** Records for the exercise follows **

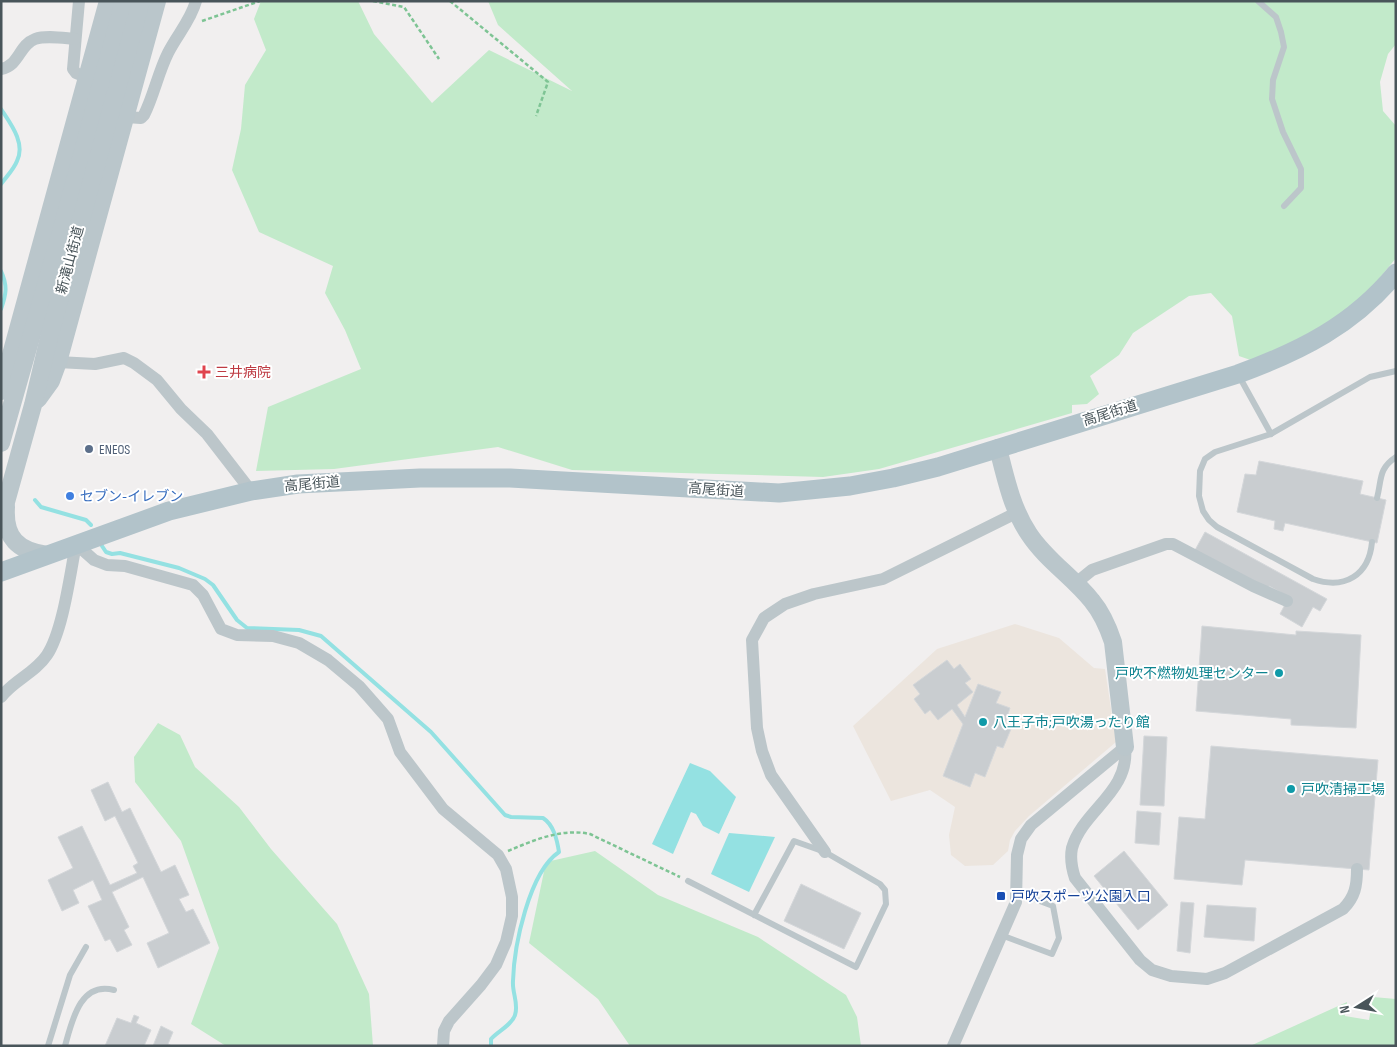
<svg xmlns="http://www.w3.org/2000/svg" width="1397" height="1047" font-family="'Sofia Sans Condensed','Noto Sans JP',sans-serif">
<rect width="100%" height="100%" fill="#f1efef"/>
<path fill="#ece5de" d="M1015,624L1059,638L1094,668L1105,669L1116,742L1029,816L1015,831L1010,840L1008,851L993,865L965,866L951,855L949,835L955,807L930,790L891,801L853,726L937,649Z"/>
<g fill="#c2eaca">
<path d="M261,1H358L374,34L432,103L489,50L572,91L498,25L488,1H1396V44L1388,54L1380,82L1383,111L1396,126V258L1365,296L1320,333L1259,363L1239,356L1232,316L1211,293L1189,296L1133,333L1119,355L1090,376L1099,394L1087,404L1072,405V413L879,469L823,477L572,470L498,447L334,469L256,471L268,407L361,369L345,330L325,293L333,266L259,232L232,170L241,129L245,85L266,50L254,19Z"/>
<path d="M158,723L180,735L195,767L239,807L271,849L337,924L369,994L373,1046H226L191,1024L219,948L181,841L135,782L134,757Z"/>
<path d="M595,851L658,895L758,937L846,995L857,1017L861,1046H630L598,999L529,943L546,862Z"/>
<path d="M1373,997L1396,999V1046H1250L1347,1002L1345,1016L1369,1020Z"/>
</g>
<g fill="#94e1e2">
<path d="M690,763L710,771L736,797L719,834L703,826L696,814L691,812L673,854L652,844Z"/>
<path d="M729,833L775,837L749,892L711,874Z"/>
</g>
<g fill="none" stroke-linecap="round" stroke-linejoin="round">
<g stroke="#94e1e2" stroke-width="4">
<path d="M1,109C10,123 26,143 17,161C14,169 7,176 1,184"/>
<path d="M1,271C8,286 6,295 1,309"/>
<path d="M35,500L41,507L86,520L91,525"/>
<path d="M102,546L106,552L112,554L120,553L179,568L205,579L213,585L237,620L247,628L299,630L321,636L431,732L505,815L511,817L543,818C554,825 557,840 559,852C529,872 514,946 513,981C512,993 519,1004 515,1015C512,1025 498,1031 491,1039V1046"/>
</g>
</g>
<g fill="#c9cdd0" stroke="#d4d7da">
<path d="M1259,461L1363,481L1360,494L1386,500L1377,543L1285,523L1283,531L1274,529L1275,521L1237,512L1245,474L1256,475Z"/>
<path d="M1205,532L1327,599L1320,611L1313,607L1302,627L1280,614L1289,597L1269,586L1266,591L1194,552Z"/>
<path d="M1202,626L1296,635V631L1361,635L1356,728L1291,725V719L1196,711Z"/>
<path d="M947,660L954,669L960,664L971,679L965,683L973,692L957,705L965,717L978,684L1001,692L996,703L1010,708L1004,726L1011,729L1003,748L997,746L985,777L975,773L970,787L943,776L963,724L952,709L938,720L930,710L925,714L914,699L920,694L913,685Z"/>
<path d="M1144,736L1167,737L1164,806L1140,805Z"/>
<path d="M1211,746L1378,760L1369,870L1245,860L1242,885L1174,879L1179,817L1205,819Z"/>
<path d="M108,782L122,812L130,808L161,872L175,865L189,895L179,899L186,912L193,909L210,943L158,968L147,943L169,933L143,877L112,892L129,927L124,930L132,945L117,952L110,939L105,941L88,906L102,900L93,880L73,890L79,903L62,911L48,880L73,868L58,837L82,826L110,885L137,873L133,866L138,863L115,816L105,821L91,790Z"/>
<path d="M1137,811L1161,813L1159,845L1135,843Z"/>
<path d="M1124,851L1168,905L1138,930L1094,876Z"/>
<path d="M801,884L861,913L844,949L784,921Z"/>
<path d="M1181,902L1194,903L1190,953L1177,951Z"/>
<path d="M1207,905L1256,908L1254,941L1204,937Z"/>
<path d="M134,1015L139,1017L136,1023L151,1030L144,1046H105L117,1018L131,1023Z"/>
<path d="M161,1026L173,1032L168,1044L172,1046H153Z"/>
</g>
<g fill="none" stroke-linecap="round" stroke-linejoin="round">
<g stroke="#7ec494" stroke-width="2.5" stroke-dasharray="4 2.5" stroke-linecap="butt">
<path d="M373,1L404,7L439,59"/>
<path d="M450,1L548,82L536,116"/>
<path d="M202,21L260,1"/>
<path d="M508,851C534,840 562,828 590,834L680,877"/>
</g>
<g stroke="#bcc6ca" stroke-width="6">
<path d="M1258,1L1276,17L1281,32L1284,47L1273,80L1272,99L1283,132L1301,169V188L1284,206"/>
<path d="M1239,376L1271,434"/>
<path d="M1377,498C1382,479 1378,469 1396,457"/>
<path d="M1372,542C1369,575 1345,590 1313,579L1217,527L1209,520L1203,511L1199,496L1200,471L1205,459L1215,452L1271,434L1370,377L1396,371"/>
<path d="M688,881L856,967L886,904L885,890L880,884L825,852L794,841L754,915"/>
<path d="M1001,935L1052,954L1059,938L1053,906L1016,892"/>
<path d="M48,1046L70,975L86,947"/>
<path d="M65,1046C72,1021 80,981 114,990"/>
</g>
<g stroke="#bcc6ca" stroke-width="12">
<path d="M79,1L73,69L76,73L88,78"/>
<path d="M1,69C19,66 19,45 35,39C46,35 63,38 75,39"/>
<path d="M126,117L141,118L144,115C154,95 158,73 168,53C177,35 191,20 196,1"/>
<path d="M58,362L95,364L124,358L134,363L157,380L181,409L207,434L251,491"/>
<path d="M76,544L94,560L107,565L125,566L193,585L203,595L221,629L237,635L273,636L299,643L328,660L359,686L388,719L400,752L443,809L498,855L506,869L512,897V916L506,942L496,965L481,985L449,1021L444,1031L443,1046"/>
<path d="M1076,583L1092,570L1166,544H1173L1253,586L1287,601"/>
<path d="M1,697C14,680 35,673 47,655C63,631 70,574 76,544"/>
<path d="M1125,747C1130,792 1083,810 1072,848C1070,858 1072,869 1075,878L1140,960L1152,970L1171,976L1207,979L1225,973L1343,909C1355,897 1357,886 1357,869"/>
<path d="M825,852L771,775L762,751L757,728L752,640L764,618L785,604L814,594L883,579L1018,512"/>
<path d="M953,1046L1016,902L1017,855L1021,839L1031,825L1125,747"/>
</g>
<g stroke="#bac6cb" stroke-width="18">
<path d="M1,391L108,1"/>
<path d="M38,399L51,381L58,362L157,1"/>
<path d="M1,443L59,239L124,1"/>
<path d="M998,448C1005,476 1012,509 1029,534C1046,560 1073,577 1092,601C1102,613 1108,627 1113,642L1125,747"/>
<path d="M6,507C4,538 18,551 47,555"/>
<path d="M1,520L33,405L50,333L141,1"/>
</g>
<path stroke="#b2c3ca" stroke-width="19" d="M1,572L169,511L251,491L298,484L420,478H510L779,493L850,486L893,478L938,467L1238,374C1301,351 1353,325 1396,273"/>
</g>
<path fill="#e0444e" stroke="#fff" stroke-width="2" d="M201.5 364.5h5v5h5v5h-5v5h-5v-5h-5v-5h5z"/>
<circle fill="#5c6f8a" stroke="#fff" stroke-width="2" cx="89" cy="449" r="5"/>
<circle fill="#3f7fe0" stroke="#fff" stroke-width="2" cx="70" cy="496" r="5"/>
<g fill="#0f9aa8" stroke="#fff" stroke-width="2">
<circle cx="1279" cy="673" r="5"/>
<circle cx="983" cy="722" r="5"/>
<circle cx="1291" cy="789" r="5"/>
</g>
<rect fill="#1a4fb4" stroke="#fff" stroke-width="2" x="996" y="891" width="10" height="10" rx="2.5"/>
<g text-anchor="middle" dominant-baseline="central" stroke-width="4" stroke-linejoin="round" paint-order="stroke">
<g font-size="14" fill="#49555a" stroke="#fff">
<text transform="translate(70 260) rotate(-75)">新滝山街道</text>
<text transform="translate(1110 413) rotate(-17)">高尾街道</text>
<text transform="translate(312 484) rotate(-5)">高尾街道</text>
<text transform="translate(716 490) rotate(4)">高尾街道</text>
</g>
<g font-size="14" fill="#be3a42" stroke="#fff" text-anchor="start">
<text x="215" y="372">三井病院</text>
</g>
<g font-size="14" fill="#4e5e75" stroke="#fff" text-anchor="start">
<text x="99" y="449">ENEOS</text>
</g>
<g font-size="14" fill="#366cbe" stroke="#fff" text-anchor="start">
<text x="80" y="496">セブン-イレブン</text>
</g>
<g font-size="14" fill="#0d838f" stroke="#fff" text-anchor="start">
<text x="1269" y="673" text-anchor="end">戸吹不燃物処理センター</text>
<text x="993" y="722">八王子市;戸吹湯ったり館</text>
<text x="1301" y="789">戸吹清掃工場</text>
</g>
<g font-size="14" fill="#164399" stroke="#fff" text-anchor="start">
<text x="1011" y="896">戸吹スポーツ公園入口</text>
</g>
</g>
<rect width="1397" height="1047" fill="none" stroke="#49555a" stroke-width="5"/>
<g transform="translate(1357 1007) rotate(259)" stroke="#ffffff" stroke-width="4" paint-order="stroke">
<path d="M0-4L9 19L0 12L-9 19Z" fill="#49555a"/>
<text y="-8" font-size="14" font-weight="bold" text-anchor="middle" fill="#49555a">N</text>
</g>
</svg>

** End of Records for the exercise **

Within the entries, how many lines contain the word "rect"? Answer with a number alone.

Response to the exercise:
3